Writing a book as a blog

10/14/2013 12:00:00 AM
It is almost a year since I suggested 7 Reasons educators should blog. I’ve recently discovered another one.

 

My writing space

Look, this is my situation. I have a book inside me. Isn’t that what everybody says? Except that in my case it’s true. In fact, I have several books, and updates to previously-published books, inside me. And that’s the trouble: they’re inside me, instead of inside my computer as a word-processed file ready to be turned into books that others can read.

The reason for this state of affairs is not laziness, I can assure you. But faced with the choice between doing some “urgent” work in order to earn a crust certainly (the work always seems to be urgent), and writing a book which may or may not earn a crust, I have to opt for the former.

I was bemoaning this state of affairs yesterday when Elaine said, “So why don’t you write the book as a series of blog posts?”.

I have had that idea before, but ideas, like seeds, have to be planted in the right conditions. Yesterday, the conditions were right; suddenly, the idea made perfect sense.

There are at least five reasons that writing a book as a blog post is a good idea. At least, good for me, at this time.

It’s manageable

As Elaine said, the best way to eat an elephant is one bite at a time. (I need to ask her whether that is based on personal experience; I thought she was vegetarian. Anyway.) When I think “I must start the task of writing 30,000 words”, I sort of freeze up over the enormity of it all. (That is strange, to be honest, because it never used to happen. But still, it does, at least at the moment. I must be overworking.)
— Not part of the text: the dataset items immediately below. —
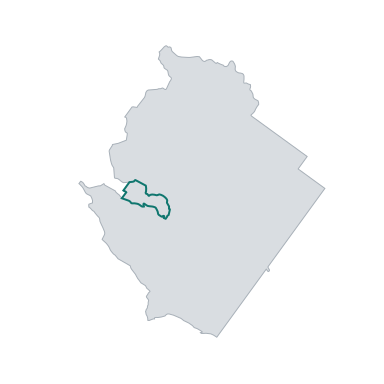 White Nile highlighted on a map of Sudan, rotated 126°
{"feature_id": "SDN-879", "entity_name": "White Nile", "entity_type": "State", "adm_level": 1, "iso_a3": "SDN", "parent_name": "Sudan", "parent_adm1": "", "projection": "mercator", "projection_center": [32.247, 13.605], "detail": "fine", "context": "in_parent", "style": "outline", "palette": "teal", "viewbox_px": 384, "rotation_deg": 126, "n_neighbors": 0, "source": "natural_earth", "source_scale": "10m", "svg_char_len": 5477}
<svg xmlns="http://www.w3.org/2000/svg" viewBox="0 0 384 384"><g transform="rotate(126 192 192)"><path d="M251.7,288.4L248.8,288.4L248.5,287.7L248.5,285.8L248.9,284.4L249.9,282.1L249.7,280.9L249.8,279.1L249.0,277.1L242.1,271.3L240.8,269.7L237.0,268.2L237.7,266.6L236.2,254.7L236.9,253.3L237.1,251.2L237.1,249.4L238.0,246.3L238.1,245.0L230.7,244.9L230.6,246.2L231.0,247.7L231.0,248.3L220.7,248.3L224.8,253.0L225.0,255.1L224.8,257.6L224.8,259.3L225.0,260.3L226.1,262.4L226.1,262.8L225.8,263.3L218.5,269.5L217.3,272.4L216.3,273.9L214.2,276.5L207.6,283.1L206.5,283.5L201.4,283.8L200.9,283.9L200.5,284.2L200.3,284.2L196.0,280.3L188.7,275.6L183.9,278.0L182.5,278.9L182.5,281.2L181.8,282.3L180.5,283.6L176.9,284.4L175.1,285.1L172.9,286.3L170.7,288.4L170.5,289.5L170.8,290.5L158.5,290.5L157.7,289.7L155.9,286.2L154.6,286.4L143.4,286.0L141.8,286.4L138.6,287.8L137.0,288.0L135.3,287.4L129.4,280.5L128.1,279.7L126.8,278.0L125.5,277.3L125.1,276.8L125.0,276.0L125.0,274.5L124.6,273.6L123.7,273.3L115.7,274.9L114.6,274.8L112.9,275.1L112.4,275.3L111.7,276.2L111.6,278.1L111.4,279.1L110.8,280.1L108.5,282.5L108.0,283.5L108.1,286.1L108.0,287.4L107.6,288.0L106.6,289.0L106.3,289.5L105.9,292.8L104.7,294.8L104.4,295.5L104.3,297.0L104.1,297.4L100.5,298.5L99.2,299.3L98.3,300.4L98.1,300.9L96.6,300.5L94.7,300.2L90.9,299.8L89.4,299.3L88.7,298.5L88.9,296.5L88.6,296.1L88.0,295.7L87.6,294.9L87.6,293.8L89.6,291.5L90.0,290.3L90.6,284.5L90.4,282.7L88.8,279.5L85.2,273.9L84.4,272.8L79.9,268.1L79.3,267.4L78.2,265.5L79.4,261.2L79.5,260.0L79.2,258.8L78.1,257.9L77.1,257.8L75.7,256.6L74.9,256.1L74.1,255.1L73.5,253.7L73.9,248.6L73.7,247.9L72.5,247.7L72.3,247.4L72.3,246.4L71.7,243.5L71.0,241.1L71.4,239.8L70.4,238.0L68.6,237.2L65.0,237.8L63.8,237.7L63.1,237.4L62.5,236.7L62.2,235.9L62.5,234.8L63.5,232.6L64.8,230.8L67.4,229.2L68.1,228.3L68.5,227.4L68.5,226.3L68.4,225.1L68.1,224.1L67.3,222.7L66.6,221.0L66.6,219.9L66.9,219.1L67.6,218.1L70.2,216.2L72.8,214.7L73.3,214.1L73.1,213.5L71.9,212.2L71.5,209.7L70.8,207.9L72.2,206.6L73.2,206.1L74.7,205.7L75.3,205.2L75.5,204.1L75.4,203.1L76.0,202.4L76.7,200.8L77.3,200.0L79.4,198.1L79.8,196.9L79.9,195.7L79.4,192.2L80.5,190.7L82.0,189.5L84.2,189.6L87.5,189.3L89.7,188.8L91.4,188.8L95.0,189.5L95.4,189.2L95.6,188.2L95.6,119.7L110.8,119.7L111.0,119.6L111.0,86.6L207.3,86.6L208.1,86.5L209.6,83.4L210.3,83.1L211.3,83.3L211.6,84.1L210.8,86.6L294.9,86.6L295.1,90.4L295.7,93.4L298.1,97.7L300.1,100.1L300.9,101.3L300.9,101.9L300.8,102.5L300.2,101.9L299.2,101.4L299.1,103.4L299.5,107.6L300.4,110.5L299.8,113.1L299.9,117.7L300.9,123.1L300.7,126.5L302.5,134.5L304.2,139.0L305.1,140.1L306.1,140.7L308.2,141.0L311.1,143.3L313.5,145.7L314.3,146.9L315.5,148.3L316.2,148.1L316.7,147.7L317.5,148.8L321.2,151.2L321.8,152.3L320.4,153.4L318.9,155.2L318.1,156.9L317.7,157.5L316.5,158.6L316.3,159.1L315.7,159.4L315.1,159.5L313.9,160.0L312.7,159.9L311.6,160.2L311.1,160.6L310.2,161.0L309.0,161.2L307.0,162.6L305.3,163.3L304.8,163.9L303.9,166.8L303.2,167.6L300.7,167.6L299.5,167.9L297.8,167.6L297.0,167.6L296.8,168.2L296.5,170.7L296.5,171.8L295.1,174.6L295.5,179.9L294.2,183.9L294.0,184.8L292.6,187.9L291.9,189.1L290.2,194.9L289.5,196.7L288.0,198.6L289.5,212.6L288.3,216.9L288.3,219.2L287.4,222.7L286.8,224.2L285.6,226.2L284.7,228.3L283.9,231.1L283.3,236.5L283.1,236.9L278.6,237.6L277.2,238.0L276.3,238.6L275.2,239.9L272.9,243.7L271.7,246.0L269.9,249.1L267.7,251.3L267.2,252.4L266.9,254.4L266.1,257.6L265.3,259.9L265.5,261.7L264.8,264.8L264.9,266.4L264.1,267.2L263.1,268.0L262.4,268.2L259.3,266.1L257.2,267.6L255.8,269.6L254.7,271.7L255.4,276.0L255.3,277.0L255.0,278.0L252.9,282.3L252.3,284.2L251.7,287.6L251.7,288.4Z" fill="#d9dde1" stroke="#a8b0b8" stroke-width="1"/><path d="M238.3,245.1L230.9,245.0L230.8,245.3L230.9,245.6L230.8,245.9L230.8,246.1L230.8,246.4L230.9,247.1L231.1,247.6L231.1,247.8L231.1,248.0L231.1,248.4L226.0,248.4L220.8,248.4L218.4,245.8L217.5,245.2L216.2,245.1L215.9,245.0L215.7,244.9L215.6,244.7L214.8,239.1L214.1,233.8L214.0,233.2L214.5,232.6L216.0,231.2L218.4,229.6L219.8,229.1L220.0,228.9L220.1,228.6L220.2,228.4L220.3,228.3L220.3,228.2L220.2,227.6L220.0,227.1L220.0,226.9L220.0,226.7L220.4,225.1L220.5,224.9L220.4,224.7L220.1,224.4L219.1,224.2L218.8,224.0L218.6,223.9L218.3,223.5L218.1,223.4L217.7,223.0L217.3,222.5L216.3,220.8L215.4,218.7L215.2,218.4L214.7,218.1L214.1,217.6L213.5,217.3L213.2,217.0L213.1,216.9L213.0,216.6L212.9,216.3L212.6,215.7L212.4,214.8L212.1,213.4L212.1,211.2L212.4,209.1L212.8,208.0L213.3,207.2L213.6,207.0L213.7,206.9L214.3,206.6L214.7,206.4L215.1,206.2L215.3,206.0L215.5,205.8L217.1,202.2L217.3,202.0L219.0,200.8L219.1,200.7L219.0,200.4L219.0,200.2L219.0,199.8L219.2,199.6L219.4,199.5L224.3,197.4L224.6,197.5L225.7,197.9L225.9,197.9L226.0,197.9L226.5,197.7L226.8,197.6L227.3,197.6L229.1,197.6L229.4,198.7L229.5,199.1L229.6,199.5L229.4,199.9L229.3,200.0L229.0,200.0L228.6,200.0L228.3,200.0L228.0,200.2L227.9,200.4L227.9,200.7L228.1,201.1L228.3,201.3L229.4,201.7L229.6,201.8L229.8,202.2L229.9,202.8L230.0,205.3L229.9,205.9L229.7,206.4L229.3,206.9L228.9,207.3L228.0,208.3L227.0,210.1L226.2,211.8L226.1,212.2L226.1,212.5L226.1,212.8L226.2,213.2L226.6,214.5L227.2,215.8L228.5,218.0L229.3,219.6L229.4,220.3L229.5,220.8L229.5,223.5L229.6,224.0L229.8,224.2L230.2,224.2L230.6,224.0L232.0,222.4L232.5,222.9L232.7,223.2L232.9,223.5L233.1,224.0L233.2,224.5L233.2,227.1L233.4,228.5L233.7,229.4L234.8,231.6L236.4,233.8L236.6,234.4L236.6,234.9L236.2,236.1L236.1,237.0L236.2,238.0L238.3,245.1Z" fill="none" stroke="#0f766e" stroke-width="2"/></g></svg>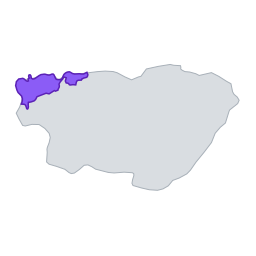 location of Samdrup Jongkhar within Bhutan, rotated 179°
{"feature_id": "BTN-2492", "entity_name": "Samdrup Jongkhar", "entity_type": "District", "adm_level": 1, "iso_a3": "BTN", "parent_name": "Bhutan", "parent_adm1": "", "projection": "robinson", "projection_center": [91.574, 27.008], "detail": "fine", "context": "in_parent", "style": "filled", "palette": "violet", "viewbox_px": 256, "rotation_deg": 179, "n_neighbors": 0, "source": "natural_earth", "source_scale": "10m", "svg_char_len": 3023}
<svg xmlns="http://www.w3.org/2000/svg" viewBox="0 0 256 256"><g transform="rotate(179 128 128)"><path d="M209.4,108.2L209.0,110.0L207.1,114.7L205.9,119.8L206.9,124.0L211.1,129.0L216.8,133.0L224.0,133.3L230.7,131.8L233.3,132.4L236.9,139.1L239.5,144.8L236.0,150.8L234.1,156.0L233.4,159.7L233.9,161.3L236.0,164.3L238.5,169.5L238.9,174.2L237.3,177.3L233.9,178.8L230.2,178.4L227.2,178.4L223.4,179.0L217.5,180.7L212.0,183.0L201.8,182.6L197.6,177.9L195.7,177.9L186.3,183.9L176.1,182.9L157.6,184.9L149.8,185.3L141.9,184.7L137.8,183.4L130.3,179.2L123.6,176.1L116.6,178.9L114.2,179.4L108.6,186.7L96.6,189.1L84.7,190.8L81.1,189.9L74.4,189.4L74.1,187.7L74.3,186.1L72.8,184.8L70.1,183.4L65.4,182.9L59.3,181.1L55.9,179.3L43.6,181.9L36.4,178.1L28.4,172.8L24.3,170.5L22.8,162.4L21.4,159.8L18.2,157.0L16.4,153.8L17.9,150.5L26.0,144.3L26.7,142.9L30.5,131.3L35.7,127.1L40.9,121.3L44.8,112.0L52.3,102.5L60.6,92.7L66.3,84.8L70.0,81.1L77.7,77.1L84.2,74.8L88.7,69.5L94.1,66.5L99.6,65.2L107.8,65.9L115.5,67.8L124.0,70.4L125.0,72.6L124.3,76.3L123.0,80.2L123.0,82.1L124.3,83.2L132.6,83.9L142.7,83.3L148.4,83.9L161.1,87.4L164.8,89.9L168.7,91.8L172.5,91.5L177.3,87.4L182.4,83.9L185.5,83.4L187.8,84.5L191.8,87.8L200.2,90.9L207.6,93.2L210.0,95.5L209.2,105.0L209.4,108.2Z" fill="#d9dde1" stroke="#a8b0b8" stroke-width="1"/><path d="M239.3,173.6L238.8,176.3L236.4,178.9L232.3,179.5L231.1,178.9L229.0,177.0L227.8,176.5L226.8,176.8L227.0,177.8L227.0,179.0L225.6,179.7L226.4,180.7L226.4,182.0L225.9,182.9L224.8,182.8L224.1,181.7L223.9,180.4L223.5,179.3L222.3,178.6L220.3,179.0L216.1,181.9L214.1,182.9L210.9,183.3L209.8,183.2L206.8,182.3L205.6,182.3L203.2,183.2L202.0,183.3L201.1,182.5L199.6,179.0L198.9,178.0L198.0,177.7L195.3,177.5L194.3,177.7L193.1,178.6L192.5,179.8L191.9,181.2L191.1,182.7L190.3,183.5L189.2,184.3L188.1,184.8L187.0,185.1L185.6,185.2L184.7,184.8L182.7,183.5L180.4,182.9L175.7,183.1L173.3,182.8L171.4,182.8L168.1,184.4L167.2,182.1L167.2,181.7L167.3,181.5L167.5,180.9L167.6,180.5L167.9,179.9L168.4,179.5L168.8,179.3L171.7,178.6L172.6,178.0L173.0,178.1L173.8,176.7L176.9,176.6L178.1,176.1L178.8,174.9L179.5,172.0L180.4,172.1L182.3,172.3L184.9,172.0L185.5,172.1L185.9,172.3L186.3,173.0L186.8,173.5L187.5,173.9L189.0,174.1L189.8,175.9L189.8,176.3L189.7,176.7L189.5,177.0L188.9,179.3L190.8,180.0L191.6,179.7L192.3,178.2L192.9,177.6L193.4,177.0L194.1,176.2L195.0,175.2L196.0,173.5L196.2,172.9L196.1,172.4L195.9,171.4L196.0,170.5L196.1,170.0L197.3,167.7L197.4,167.0L200.0,166.1L200.9,166.7L201.0,166.7L206.3,163.5L209.3,164.2L218.4,160.9L219.9,158.1L221.3,156.8L224.3,155.8L226.1,155.5L227.0,155.5L227.2,155.4L227.2,155.1L227.4,152.6L227.2,151.1L227.4,150.0L227.7,149.1L228.0,148.8L228.4,148.7L228.7,148.9L228.9,149.2L229.1,149.6L229.4,150.8L229.6,151.3L229.9,152.1L230.0,152.4L230.2,152.7L230.5,153.0L231.1,153.4L231.7,153.5L232.3,153.6L234.1,153.7L234.3,153.8L234.1,154.1L233.7,155.2L233.3,156.5L233.1,158.0L233.1,159.4L233.9,161.9L237.3,165.4L238.4,167.9L239.6,172.4L239.3,173.6Z" fill="#8b5cf6" stroke="#5b21b6" stroke-width="1.5"/></g></svg>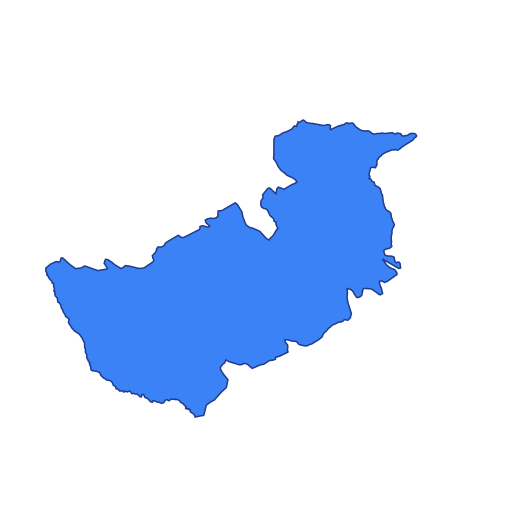 Sandoa, Katanga, Democratic Republic of the Congo, rotated 327°
{"feature_id": "63176286B26674316015082", "entity_name": "Sandoa", "entity_type": "district", "adm_level": 2, "iso_a3": "COD", "parent_name": "Democratic Republic of the Congo", "parent_adm1": "Katanga", "projection": "orthographic", "projection_center": [23.072, -9.383], "detail": "fine", "context": "isolated", "style": "filled", "palette": "blue", "viewbox_px": 512, "rotation_deg": 327, "n_neighbors": 0, "source": "geoboundaries", "source_scale": "gbopen_adm2", "svg_char_len": 6057}
<svg xmlns="http://www.w3.org/2000/svg" viewBox="0 0 512 512"><g transform="rotate(327 256 256)"><path d="M375.1,322.0L376.0,319.4L377.4,318.0L379.0,314.7L380.0,313.4L382.5,310.9L383.6,309.1L385.1,307.6L388.6,305.6L389.1,305.0L389.6,302.6L389.5,301.2L390.5,298.6L390.4,297.5L392.3,294.0L392.0,291.5L390.6,288.9L390.3,287.6L390.8,284.2L392.2,279.9L395.2,273.8L395.4,270.9L395.9,270.3L396.8,267.1L396.1,264.7L394.4,261.8L394.4,261.1L395.3,258.4L394.1,257.0L393.9,256.3L394.3,254.7L393.6,253.1L393.0,252.5L394.7,251.6L395.0,251.0L394.8,249.5L395.2,249.1L400.2,244.5L401.6,244.9L403.4,246.1L403.9,246.9L404.5,247.0L404.9,246.5L407.1,245.5L409.0,242.3L409.7,241.7L410.5,241.3L411.4,241.2L412.1,240.4L415.6,240.1L416.7,239.6L421.0,239.7L427.9,241.1L429.5,242.3L430.6,242.3L431.4,243.5L432.7,244.5L435.5,244.5L436.5,244.2L439.9,244.0L450.8,244.2L453.0,243.3L455.6,243.2L456.1,242.8L456.3,240.8L455.5,239.5L454.8,239.1L453.3,237.8L451.3,237.2L449.7,237.4L448.3,237.1L445.0,235.7L443.9,234.6L444.0,232.2L441.7,230.0L440.7,229.6L439.0,229.7L437.6,226.9L430.4,223.2L428.4,221.3L427.2,221.0L424.0,219.1L422.0,218.5L420.2,216.7L419.0,213.0L417.6,211.7L414.7,210.0L413.1,208.5L412.0,206.7L409.8,201.3L410.1,200.2L409.7,199.0L409.9,197.9L409.0,196.7L405.8,195.3L405.5,194.5L404.1,193.5L401.4,193.7L398.9,192.7L397.5,192.6L396.4,192.0L394.8,191.7L388.9,190.8L387.7,191.0L387.5,190.2L387.9,189.0L389.5,187.4L388.9,185.9L388.0,185.0L386.4,184.2L384.2,183.8L375.6,175.6L373.0,173.7L370.8,171.2L370.3,168.8L369.7,167.7L369.1,167.5L366.4,167.7L365.4,167.4L364.3,166.4L364.0,167.2L363.5,167.6L362.5,167.6L360.8,169.4L359.0,167.8L355.1,169.0L353.2,168.9L350.2,168.5L345.5,167.4L340.7,167.4L337.3,165.9L334.5,168.0L326.9,179.7L323.7,184.0L324.0,188.0L323.3,193.5L323.7,197.9L325.6,203.4L325.9,205.1L329.7,211.1L330.7,214.4L330.6,216.2L327.7,216.2L324.9,215.6L315.9,215.3L312.2,210.4L310.1,211.0L306.6,214.6L304.6,206.5L302.9,205.7L294.8,208.3L294.5,209.5L293.8,210.6L293.0,211.3L290.5,212.4L289.6,213.2L287.7,216.0L287.4,218.0L287.9,219.3L288.5,220.4L290.1,222.1L290.6,223.3L289.8,229.8L291.1,234.2L290.1,236.6L291.2,238.7L290.1,239.9L289.3,244.9L287.7,245.1L280.7,248.5L278.4,248.7L275.6,249.7L274.2,246.9L272.6,237.3L268.6,231.1L266.1,228.4L264.6,224.4L266.3,215.9L268.2,211.5L268.4,202.9L267.6,200.1L251.8,199.3L248.9,197.5L246.5,200.5L246.2,201.7L243.4,202.3L240.3,201.2L239.4,200.0L235.7,198.4L232.9,198.3L232.2,200.8L233.4,205.8L231.7,206.0L228.0,201.7L226.5,201.0L225.0,200.8L224.1,202.4L222.6,202.9L207.5,201.3L205.2,201.0L203.5,199.7L202.1,196.3L188.2,195.7L186.8,196.0L184.8,197.2L183.3,197.2L181.5,196.9L178.6,195.0L176.2,196.0L175.4,197.3L173.7,198.2L169.3,199.2L168.4,201.3L168.3,202.7L167.8,204.0L166.7,204.8L155.7,205.0L153.8,204.3L150.6,202.3L144.3,195.5L141.2,192.9L137.5,193.3L136.0,193.0L132.7,186.2L131.8,183.0L129.9,178.6L128.3,176.9L127.1,177.3L124.7,179.4L124.7,185.2L124.2,185.9L115.4,182.1L108.5,173.1L107.3,171.5L106.3,170.9L103.0,170.9L97.8,168.3L95.2,161.6L93.0,152.8L92.0,151.7L91.3,151.6L88.7,153.9L87.4,153.8L86.1,152.4L84.8,151.7L79.2,150.9L73.1,151.7L71.4,154.5L71.3,156.7L70.2,157.7L70.6,159.2L70.3,162.3L71.0,166.1L70.3,167.8L71.1,168.7L71.1,169.1L69.7,171.5L69.1,173.6L67.4,175.4L67.4,176.0L67.9,176.0L67.9,176.5L66.3,178.9L65.9,180.1L66.5,182.9L64.7,186.8L65.5,188.2L65.5,190.9L64.5,193.4L64.5,195.1L63.8,198.8L64.0,201.1L63.4,202.8L64.9,206.7L64.6,207.4L62.7,209.3L62.3,211.2L62.5,212.9L62.3,216.0L63.1,220.4L65.2,225.0L65.5,229.7L64.9,234.8L64.6,235.8L62.5,239.4L62.1,241.6L60.5,243.7L60.3,247.1L59.1,248.3L58.5,249.7L58.5,251.7L58.1,252.6L58.5,253.6L58.0,254.8L58.3,255.5L57.7,255.8L57.3,256.6L56.9,259.6L56.1,260.3L55.7,261.6L56.2,263.0L59.7,266.0L60.3,267.1L61.4,268.3L60.9,271.6L61.7,275.4L62.7,276.9L63.2,278.7L65.8,281.1L66.3,282.2L66.5,284.5L65.9,286.7L67.0,288.7L67.1,289.3L66.3,291.2L67.5,292.0L68.2,295.2L70.9,296.4L70.8,297.7L71.1,298.2L72.6,298.2L73.9,299.8L76.2,300.4L76.7,300.9L77.0,303.8L77.4,304.2L78.6,304.6L79.6,306.1L81.0,306.8L82.2,311.1L82.8,311.6L83.4,311.7L84.8,310.1L85.3,310.1L86.4,311.3L85.8,313.7L86.2,314.9L87.5,316.1L87.5,317.9L88.0,318.6L88.0,320.5L89.0,321.8L89.7,322.2L90.6,321.3L91.1,321.4L92.2,322.5L93.4,324.5L95.0,325.9L96.4,328.0L98.7,328.8L101.5,327.5L102.4,327.7L103.3,328.2L103.7,329.5L104.2,329.9L105.1,330.1L106.2,329.7L107.0,329.8L109.5,331.8L110.2,332.0L110.5,332.8L111.6,333.3L112.4,334.3L113.2,336.1L113.0,337.3L114.5,340.4L114.6,342.0L115.2,344.0L115.1,344.6L114.1,345.0L114.0,346.0L115.5,346.6L115.5,347.6L115.7,347.8L116.5,347.6L116.8,348.5L116.9,349.1L116.3,349.7L116.4,350.7L116.1,351.3L117.4,353.7L117.8,356.0L117.2,357.9L123.2,360.2L124.8,361.1L125.7,361.0L132.1,355.0L133.7,353.9L139.1,353.7L142.4,354.1L153.2,351.2L159.4,350.2L165.1,344.4L164.3,336.8L164.5,331.9L165.5,329.9L169.4,328.7L171.4,328.6L174.1,326.8L176.0,330.1L182.9,338.3L184.2,339.0L187.6,339.7L189.7,341.7L191.6,348.2L199.9,349.6L203.7,351.0L210.5,351.0L213.0,352.4L216.0,353.2L217.6,351.5L219.0,352.3L221.6,352.9L230.4,354.0L231.0,353.1L230.9,352.0L232.4,350.7L234.0,348.0L233.7,343.8L234.8,342.0L237.1,343.7L239.9,347.0L242.9,349.2L243.5,350.4L243.8,353.2L244.4,354.3L247.6,357.6L248.7,358.5L250.6,359.3L253.2,359.5L254.8,360.1L262.8,360.3L267.2,359.9L270.1,358.0L271.2,357.5L273.3,357.4L277.8,356.1L279.6,356.1L282.1,355.4L284.6,356.0L289.3,356.5L291.4,357.7L294.1,357.9L295.2,357.5L296.0,357.9L298.0,359.9L301.3,359.3L304.7,356.2L307.6,345.5L309.5,340.8L312.1,337.4L314.7,332.9L317.4,336.0L318.0,338.3L317.7,343.6L318.0,345.9L320.6,346.9L323.1,346.7L327.2,342.6L328.1,342.0L329.1,342.1L334.4,346.1L335.2,347.3L337.6,353.1L338.0,354.9L339.2,356.3L341.8,356.4L343.8,350.7L344.0,348.4L345.5,344.5L347.0,344.7L348.5,346.4L349.4,348.2L352.1,348.8L364.3,348.3L365.1,346.1L364.9,343.2L362.2,339.1L360.7,335.3L360.4,327.3L369.0,344.3L370.7,344.8L372.7,340.9L372.7,339.4L372.4,338.8L371.7,338.3L370.1,338.1L369.6,337.5L369.9,335.2L371.2,332.2L369.8,330.1L366.6,327.8L364.9,326.0L364.7,325.4L365.6,321.9L366.2,321.2L367.1,320.8L368.6,320.9L372.5,322.3L375.1,322.0Z" fill="#3b82f6" stroke="#1e3a8a" stroke-width="1.5"/></g></svg>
On the other hand, saying to myself, “I must write a 500 word blog post that will become a chapter, or part of a chapter”, is very doable. In the last two days I have polished off a thousand words with hardly a second thought. Only 29,000 words to go! I wish I hadn’t thought that….

It’s self-contained

Blog posts have to be self-contained, that is, they must work on their own. It’s true that the thousand words I’ve penned so far were written over two days in one blog post, and that they form part of a larger chapter, but each bit worked on its own. I think having a 500 word limit in your head is a very good discipline, and guards against excessive rambling and meandering.

You come across useful references

I use Zemanta, which suggests articles related to your topic. (I understand that Wordpress users my take advantage of a similar facility built in.) That means that I automatically come across references I may otherwise have not known about, and which have the potential to enrich the text or influence my thinking. I don’t have to use them, but it is almost effortless research; that’s the point.

I can publish the posts if I want to

Who says blog posts have to be published? I am not publishing the posts that form part of my book. But if I want to publicise the book at some stage, or if I wish to test the water to see how people react to the ideas contained within it, I can do so with almost no effort because the posts have already been formatted correctly. Unless, of course, you regard finding a suitable illustration and then clicking “Publish to blog” as effort.

It doesn’t feel like work

I like to write, especially blog posts. I like to try to get my writing done either first thing in the morning, or later in the evening. In other words, during the times that I don’t feel I should be working. (Because I find writing so enjoyable, I have not yet convinced myself that it really is work, which is a pity.) Besides, first thing in the morning is a great time to write: no phone calls, no people calling at the door, just the birds, cats and the sunrise. It certainly worked for Anthony Trollope, who consistently bashed out 2,500 words every day before breakfast.

We often hear of blogs that have been turned into books, as a response to the blog’s popularity. I shouldn’t be surprised if some of them were intended to be published as books right from the start.

Lessons to be learnt?

I think there are some lessons to be learnt for both teachers and pupils from this, such as:

  • Pupils who don't like the idea of lots of people seeing their work can be assured that blog posts don't have to be published. That may sound like it's missing the point somewhat, but in writing my book as a series of blog posts I am merely using blogging as a vehicle for writing.
  • It's a way of encouraging kids to do longer peieces of writing without really thinking about it. That's exactly what I am doing with this book project of mine. In fact, even if the book doesn't get finished, I won't feel like I have wasted my time because I will still have a number of blog posts that I can start publishing.
  • Teachers who feel that their ideas and lessons deserve a wider audience, but are somewhat cowed by the high-pressure idea of putting it all in  book, might find it easier to think in terms of a series of blog posts that they may or may not wish to actually publish.
  • Finally, I like the idea of using a tool for a purpose for which it was not, perhaps, intended. As I have already implied, the reason for blogging is to reach an audience, even if the audience is only yourself, by publishing it online. But you don't actually have to, and that gives one a certain kind of freedom.